Source: KY Farm Bureau President Eddie Melton


"At the end of the day, we never want to depend on another country to feed us. Keeping our farms in business is not only a matter of food security but national security."


With the announcement of the Kentucky Farmland Transition Initiative (KFTI) last month, I have heard from many farm families and agriculture organizations across the state voicing their support of a sustainable path to ensure our farmland remains in agricultural production.


That is the goal of the KFTI, as we work together to make sure the farmland we have remains in production now and for future generations.



According to census data compiled over the last 20 years,

Kentucky lost 17,000 farms and 1.4 million acres of farmland.



In hearing from so many people, I am reassured that the timing is right to move forward with this initiative as we look to stop the losses of production farmland that we have seen through the data supplied by the last several Agriculture Censuses.

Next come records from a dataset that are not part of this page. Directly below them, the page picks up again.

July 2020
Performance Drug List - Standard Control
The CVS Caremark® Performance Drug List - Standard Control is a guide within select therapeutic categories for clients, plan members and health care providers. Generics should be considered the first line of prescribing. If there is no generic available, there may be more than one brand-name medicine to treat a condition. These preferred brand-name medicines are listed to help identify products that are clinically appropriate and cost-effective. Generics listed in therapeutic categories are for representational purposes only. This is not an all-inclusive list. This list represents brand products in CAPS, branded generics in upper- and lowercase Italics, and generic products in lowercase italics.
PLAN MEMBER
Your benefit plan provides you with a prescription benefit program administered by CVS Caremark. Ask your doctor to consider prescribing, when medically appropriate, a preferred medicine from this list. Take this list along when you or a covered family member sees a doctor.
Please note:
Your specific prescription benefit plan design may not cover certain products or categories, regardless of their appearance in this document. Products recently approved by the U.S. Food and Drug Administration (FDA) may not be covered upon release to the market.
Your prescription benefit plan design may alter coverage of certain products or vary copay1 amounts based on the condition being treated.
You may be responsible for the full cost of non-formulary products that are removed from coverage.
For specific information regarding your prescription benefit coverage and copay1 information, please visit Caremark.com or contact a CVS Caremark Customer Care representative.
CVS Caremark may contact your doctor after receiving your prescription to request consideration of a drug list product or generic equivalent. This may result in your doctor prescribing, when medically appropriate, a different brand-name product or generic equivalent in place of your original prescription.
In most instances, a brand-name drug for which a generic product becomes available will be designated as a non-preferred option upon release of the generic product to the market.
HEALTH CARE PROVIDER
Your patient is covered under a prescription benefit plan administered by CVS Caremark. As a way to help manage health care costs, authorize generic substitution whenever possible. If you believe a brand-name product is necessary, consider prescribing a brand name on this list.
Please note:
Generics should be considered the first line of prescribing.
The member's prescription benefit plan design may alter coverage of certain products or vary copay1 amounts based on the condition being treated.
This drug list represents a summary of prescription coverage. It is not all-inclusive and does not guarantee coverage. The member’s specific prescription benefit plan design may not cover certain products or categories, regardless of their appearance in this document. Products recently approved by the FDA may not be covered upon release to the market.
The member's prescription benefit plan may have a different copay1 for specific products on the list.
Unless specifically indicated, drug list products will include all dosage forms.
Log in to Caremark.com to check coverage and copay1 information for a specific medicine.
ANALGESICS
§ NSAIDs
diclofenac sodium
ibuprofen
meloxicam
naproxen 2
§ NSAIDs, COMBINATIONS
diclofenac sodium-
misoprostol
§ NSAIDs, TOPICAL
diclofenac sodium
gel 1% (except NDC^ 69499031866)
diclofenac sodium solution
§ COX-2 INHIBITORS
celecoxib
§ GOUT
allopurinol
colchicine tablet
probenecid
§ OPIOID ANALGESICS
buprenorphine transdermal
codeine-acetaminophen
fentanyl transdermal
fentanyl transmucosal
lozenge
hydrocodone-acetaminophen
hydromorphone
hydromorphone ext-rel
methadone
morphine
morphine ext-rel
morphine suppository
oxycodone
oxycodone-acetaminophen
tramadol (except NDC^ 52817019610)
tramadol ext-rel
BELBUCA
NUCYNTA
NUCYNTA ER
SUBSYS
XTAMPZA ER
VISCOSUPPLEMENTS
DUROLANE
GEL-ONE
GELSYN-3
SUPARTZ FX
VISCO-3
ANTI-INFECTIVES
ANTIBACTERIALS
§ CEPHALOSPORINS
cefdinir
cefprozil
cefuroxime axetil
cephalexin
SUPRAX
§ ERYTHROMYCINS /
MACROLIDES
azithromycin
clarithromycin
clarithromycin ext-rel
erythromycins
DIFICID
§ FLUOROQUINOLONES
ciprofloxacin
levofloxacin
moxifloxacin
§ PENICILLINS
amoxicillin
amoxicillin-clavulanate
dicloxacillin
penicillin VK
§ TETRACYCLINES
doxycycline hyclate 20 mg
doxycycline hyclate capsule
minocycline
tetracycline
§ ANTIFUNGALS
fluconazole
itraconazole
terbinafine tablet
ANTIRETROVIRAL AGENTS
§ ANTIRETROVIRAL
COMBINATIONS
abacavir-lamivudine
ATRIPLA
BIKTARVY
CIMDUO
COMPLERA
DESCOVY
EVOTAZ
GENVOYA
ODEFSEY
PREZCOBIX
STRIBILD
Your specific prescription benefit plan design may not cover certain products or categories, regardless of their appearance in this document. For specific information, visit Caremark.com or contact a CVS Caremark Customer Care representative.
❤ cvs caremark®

The most recent Census, conducted in 2022, has certainly been a factor in developing this plan and something Kentucky Farm Bureau will make a priority in the coming weeks and months.


We simply cannot afford to see those types of losses continue. Not only do we depend on our farms to produce the food, fuel, and fiber needs we have in this country and throughout the world, but the vitality of rural communities depends on those local farms and ag-related businesses.

KFB President Eddie Melton

As we move forward with KFTI we have three main objectives: increase awareness and understanding of the problem of farmland loss and encourage engagement in the issue; gather and provide technical assistance and localized resources to assist families who desire to keep farmland in production; and pursue state and federal policy development that will help keep production agriculture at the forefront of farmland transition and ease common burdens associated with that process.


In addition, advocacy will play a huge part in the success of KFTI. As has been the case throughout the history of KFB, our members have proven to be strong advocates related to countless issues. I have no doubt that they will continue to do so and will be an integral part of the success of this initiative.


We must be successful in all efforts made by our agriculture community to ensure we do not continue to lose precious farmland as we have seen over the past decades.


At the end of the day, we never want to depend on another country to feed us. Keeping our farms in business is not only a matter of food security but national security.


While that may sound somewhat alarming, we can no longer ignore the losses we are seeing in farmland as well as the difficulties new farmers are having in coming to or staying on the farm.


There are many steps to take as we move KFTI forward and it won’t be an overnight process. But as an organization, we intend to do all we can to keep declining numbers of farmland from continuing.


As farmers, as members of rural communities, and as consumers, it is a necessity. I feel certain we are moving on this initiative at the right time, with the right objectives, and absolutely for the right reasons.


If we work together as a collective ag industry, we will succeed. We must succeed. For the sake of our farm families, our rural communities, and all those who benefit from the food we grow, failure is not an option.